[[ Passage open ]]
State establishment political progressives, including the staff at gay rights group OneColorado, seem cool on Aurora college student Mark Olmstead’s plan to introduce a 2012 ballot initiative that would overturn the state’s gay marriage ban. There’s a sense that financial and human resources would be better spent pressing lawmakers to pass legislation securing equal rights for LGBT citizens here. Lone actor Olmstead’s initiative, however, might force the issue, drawing on the energy of New York’s big gay-marriage win this month and on the sea change shift among the U.S. population generally on the matter of gay equality.
“I think attitudes in Colorado toward gay marriage have shifted since 2006,” Olmstead told the Denver Post. He’s right about that.
Repeat surveys have demonstrated support steadily rising in the state. Last year support moved into the 70 percent range for civil unions and well over the 50 percent range for gay marriage. There’s no reason to believe those figures will dip, but there is reason to believe they will continue to rise. Election Day 2012 is more than a year and probably a few relevant court rulings away.
[[ Passage closed ]]
[[ Recorded data open ]]
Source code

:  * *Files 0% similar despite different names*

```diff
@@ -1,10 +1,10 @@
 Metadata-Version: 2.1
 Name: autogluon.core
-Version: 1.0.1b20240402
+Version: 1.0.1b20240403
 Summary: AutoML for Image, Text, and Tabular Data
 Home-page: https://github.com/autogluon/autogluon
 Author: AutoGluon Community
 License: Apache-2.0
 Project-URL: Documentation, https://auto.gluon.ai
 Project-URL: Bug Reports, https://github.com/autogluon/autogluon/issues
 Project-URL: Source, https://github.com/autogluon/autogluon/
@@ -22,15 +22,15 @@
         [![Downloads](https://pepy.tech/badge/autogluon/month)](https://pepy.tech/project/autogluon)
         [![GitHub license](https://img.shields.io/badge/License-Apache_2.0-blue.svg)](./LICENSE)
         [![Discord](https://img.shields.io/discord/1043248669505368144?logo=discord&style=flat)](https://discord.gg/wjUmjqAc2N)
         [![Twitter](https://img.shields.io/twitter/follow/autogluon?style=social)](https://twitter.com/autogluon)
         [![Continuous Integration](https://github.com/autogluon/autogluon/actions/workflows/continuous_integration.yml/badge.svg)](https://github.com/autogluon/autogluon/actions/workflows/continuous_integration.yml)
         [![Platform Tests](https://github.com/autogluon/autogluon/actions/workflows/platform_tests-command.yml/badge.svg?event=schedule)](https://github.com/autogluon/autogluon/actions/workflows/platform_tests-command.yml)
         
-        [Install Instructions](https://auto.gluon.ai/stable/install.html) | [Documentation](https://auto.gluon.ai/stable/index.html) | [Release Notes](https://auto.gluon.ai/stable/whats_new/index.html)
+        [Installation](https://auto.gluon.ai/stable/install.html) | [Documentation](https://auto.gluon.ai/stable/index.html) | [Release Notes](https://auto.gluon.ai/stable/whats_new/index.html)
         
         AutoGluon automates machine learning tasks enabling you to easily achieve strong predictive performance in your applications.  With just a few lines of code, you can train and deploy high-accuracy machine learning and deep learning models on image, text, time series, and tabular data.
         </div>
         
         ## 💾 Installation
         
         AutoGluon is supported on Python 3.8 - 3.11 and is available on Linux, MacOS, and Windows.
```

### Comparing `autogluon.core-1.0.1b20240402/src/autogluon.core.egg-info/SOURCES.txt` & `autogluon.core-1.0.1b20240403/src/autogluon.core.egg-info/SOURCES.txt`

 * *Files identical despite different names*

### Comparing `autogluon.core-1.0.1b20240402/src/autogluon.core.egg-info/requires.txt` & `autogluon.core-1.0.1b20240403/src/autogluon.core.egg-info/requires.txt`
[[ Recorded data closed ]]
**Problem 1**
In the passage on Colorado's gay marriage ban, staff at which gay rights group seem cool on Mark Olmstead's plan?
**Problem 2**
Copy the passage on Colorado's gay marriage ban word for word, from "State establishment political" up to and including "of gay equality.".
The records are separate from the passage on Colorado's gay marriage ban.

**Task answer 1**
OneColorado

**Task answer 2**
State establishment political progressives, including the staff at gay rights group OneColorado, seem cool on Aurora college student Mark Olmstead’s plan to introduce a 2012 ballot initiative that would overturn the state’s gay marriage ban. There’s a sense that financial and human resources would be better spent pressing lawmakers to pass legislation securing equal rights for LGBT citizens here. Lone actor Olmstead’s initiative, however, might force the issue, drawing on the energy of New York’s big gay-marriage win this month and on the sea change shift among the U.S. population generally on the matter of gay equality.